Keywords in BMSat, compared with ‘LWL 543’

Figure 14.

Keywords in ‘LWL 543’, compared with BMSat

In summary, for all the points of comparison relating to informational content - i.e. what is described, and what vocabulary is used - the results suggest that overall the BMSat and LWL 543 descriptions are very similar. The comparison in terms of degree of description/interpretation/evaluation suggested some difference, but was inconclusive given the small number of examples available in the LWL 543. Thus, we may tentatively conclude that a common language of cataloguing is used for descriptions in both catalogues, even for those records where there cannot have been direct transmission of records from one to the other. This leaves open the possibility that the LWL 543 descriptions were influenced by the transmission of curatorial voice from BMSat: however, to make any claims about direct influence from one catalogue to another - as distinct from two catalogues sharing an influence from elsewhere - would require a different kind of investigation, i.e. a parallel historical investigation into the circumstances in which catalogue records were produced.

4. Discussion

We have shown how a mixed methods approach can be used to systematically identify those catalogue records that are likely to be the products of transmission from an earlier catalogue and to analyse them such that models of transmission can be elaborated. Whilst we stopped short of asserting that these models form the beginnings of a conceptual framework for thinking about the different ways in which catalogues are shaped and constructed over time, we expect that the findings from our case study will resonate with both cataloguing professionals and researchers who rely on catalogue records, especially those who work closely with visual materials, domains where cataloguers like Mary Dorothy George are canonical influences.

__________

▸ **Exercise set**:
[a] Answer these questions about the text on catalogue descriptions:
(i) Why was the comparison by degree of description, interpretation and evaluation inconclusive?
(ii) What kind of investigation would be needed to claim direct influence from one catalogue to another?
(iii) Which cataloguer is named as a canonical influence in domains that work closely with visual materials?
[b] Pick up the text on catalogue descriptions after its final sentence and write the next paragraph of its discussion section.

__________

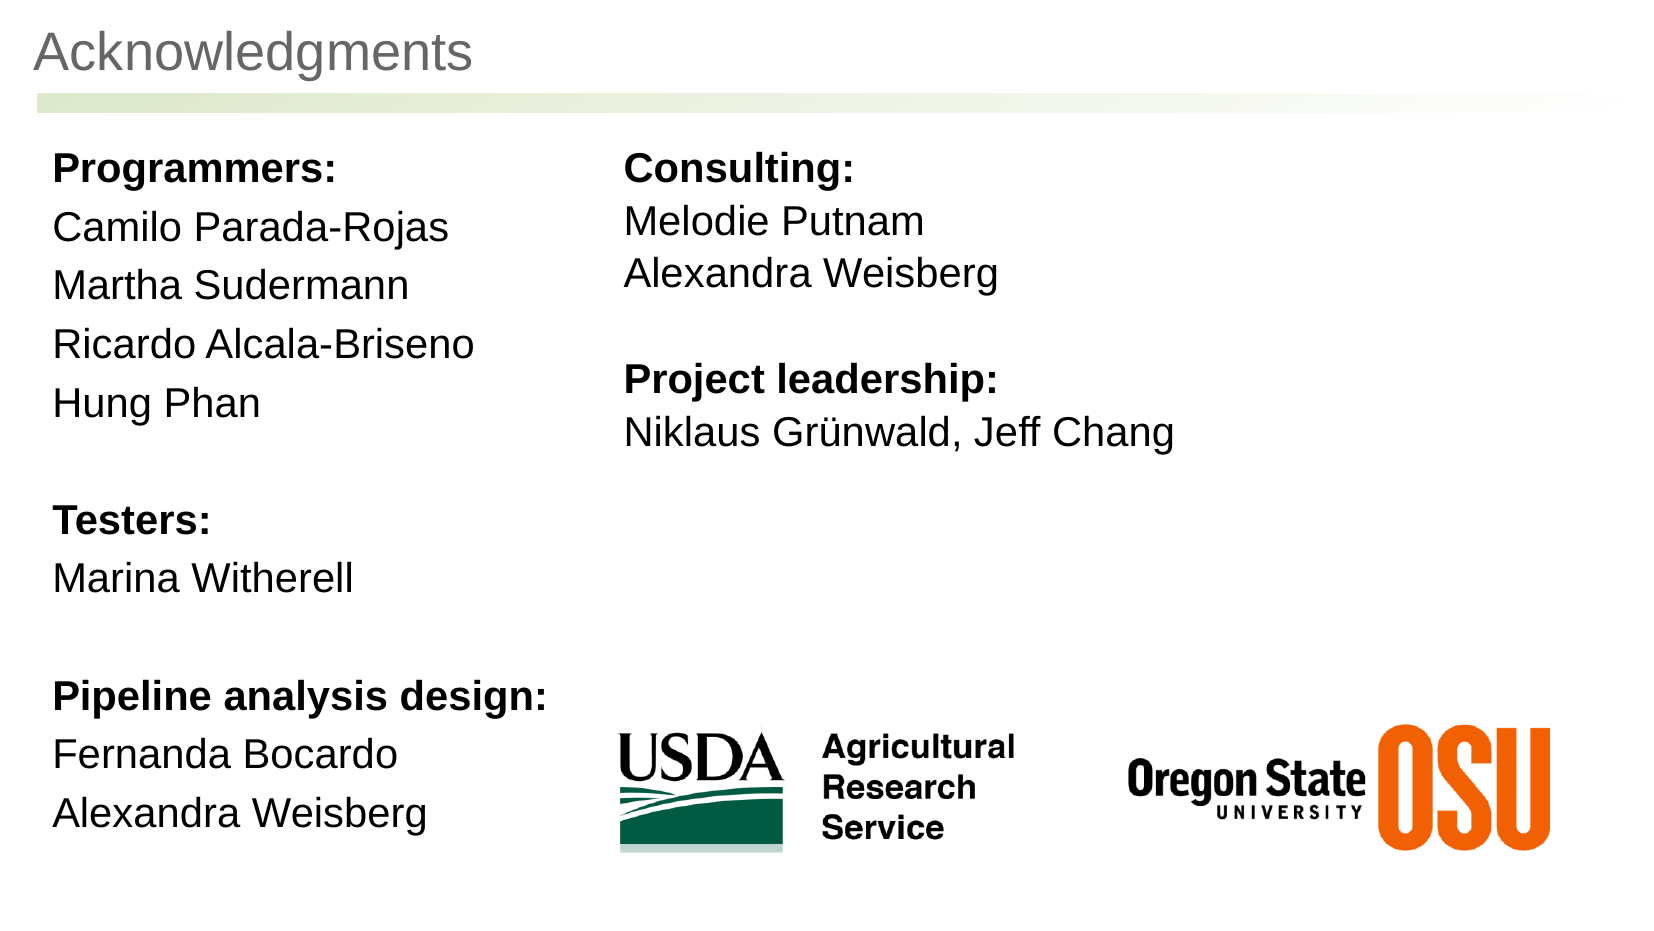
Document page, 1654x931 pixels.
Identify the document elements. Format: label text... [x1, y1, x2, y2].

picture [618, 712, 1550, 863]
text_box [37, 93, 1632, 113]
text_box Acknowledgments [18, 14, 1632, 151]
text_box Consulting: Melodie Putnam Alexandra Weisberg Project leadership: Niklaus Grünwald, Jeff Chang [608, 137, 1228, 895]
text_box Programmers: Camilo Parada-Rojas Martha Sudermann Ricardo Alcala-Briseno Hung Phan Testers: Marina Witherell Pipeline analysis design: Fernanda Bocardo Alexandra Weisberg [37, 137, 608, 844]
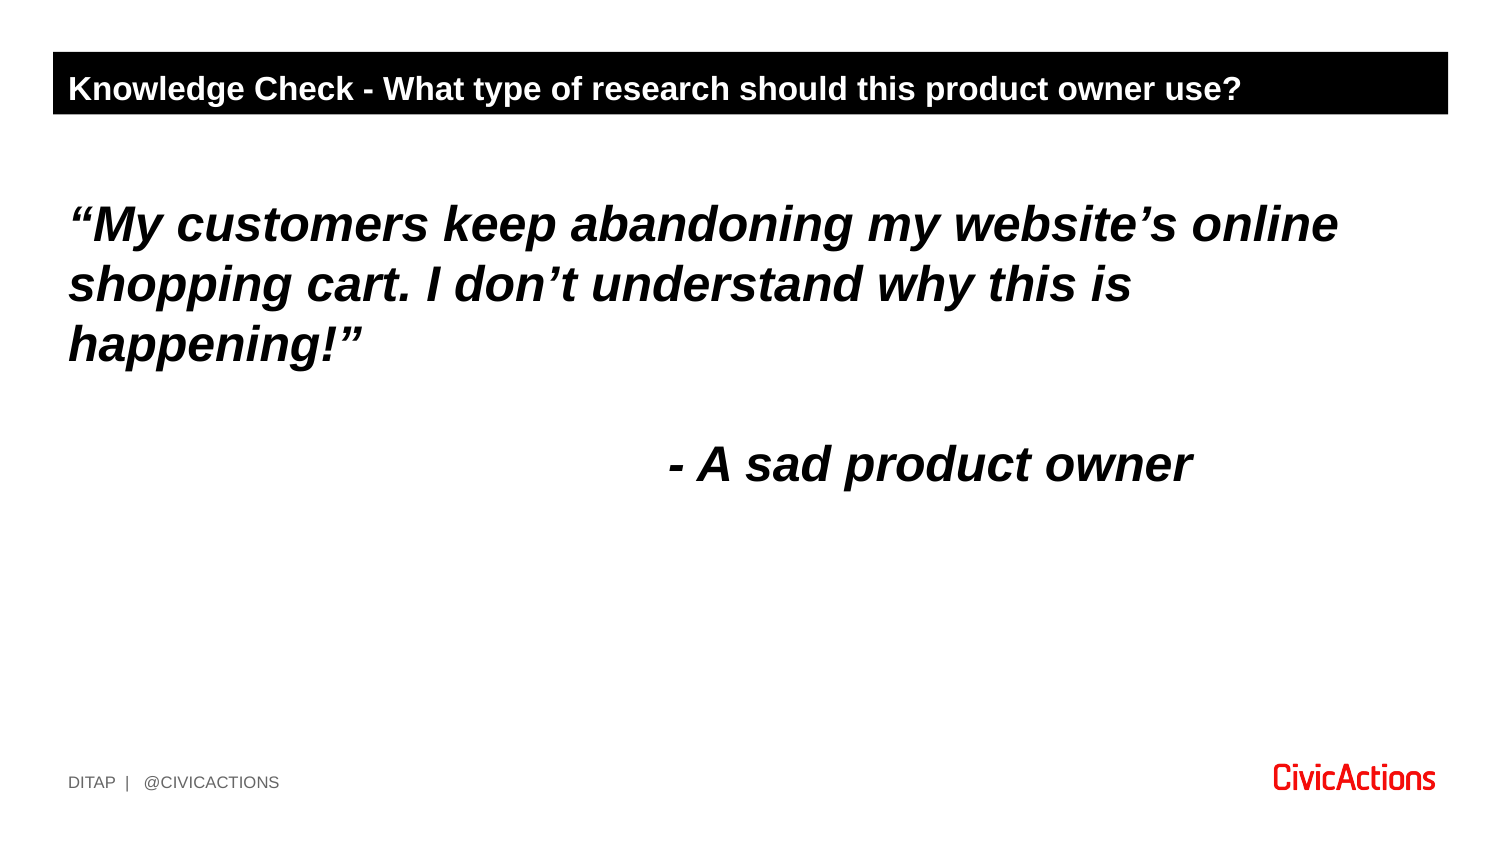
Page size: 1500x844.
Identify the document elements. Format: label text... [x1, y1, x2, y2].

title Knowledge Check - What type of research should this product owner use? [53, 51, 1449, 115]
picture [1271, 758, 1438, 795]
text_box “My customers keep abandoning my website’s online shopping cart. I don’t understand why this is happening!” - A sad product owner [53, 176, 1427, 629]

__________

▸ **Responses per task**:
[a]
(i) Only a small number of examples were available in the LWL 543.
(ii) A parallel historical investigation into the circumstances in which the catalogue records were produced.
(iii) Mary Dorothy George.

[b]
In the case of George and the hypothesised transmission from the Catalogue of Political and Personal Satires to catalogue records for printed images held by the Lewis Walpole Library, we found - per Baxandall - that influence was varied. Transmission through time, across space, and between mediums took many forms. There were cases where catalogue descriptions were copied, quoted, and cited, and there were cases where transmission was stylistic. Staff at the Lewis Walpole Library drew on and engaged with the Catalogue of Political and Personal Satires, and latterly their derivations on British Museum Collections Online, as a source of expertise. Individual cataloguers reacted to the normative assumptions of George’s early- to mid- twentieth century British worldview and developed her thinking for modern audiences. When their objects demanded it, the Library staff differentiated their records from those in the Catalogue of Political and Personal Satires. And records made for a paper catalogue were remodelled for digital cataloguing infrastructures.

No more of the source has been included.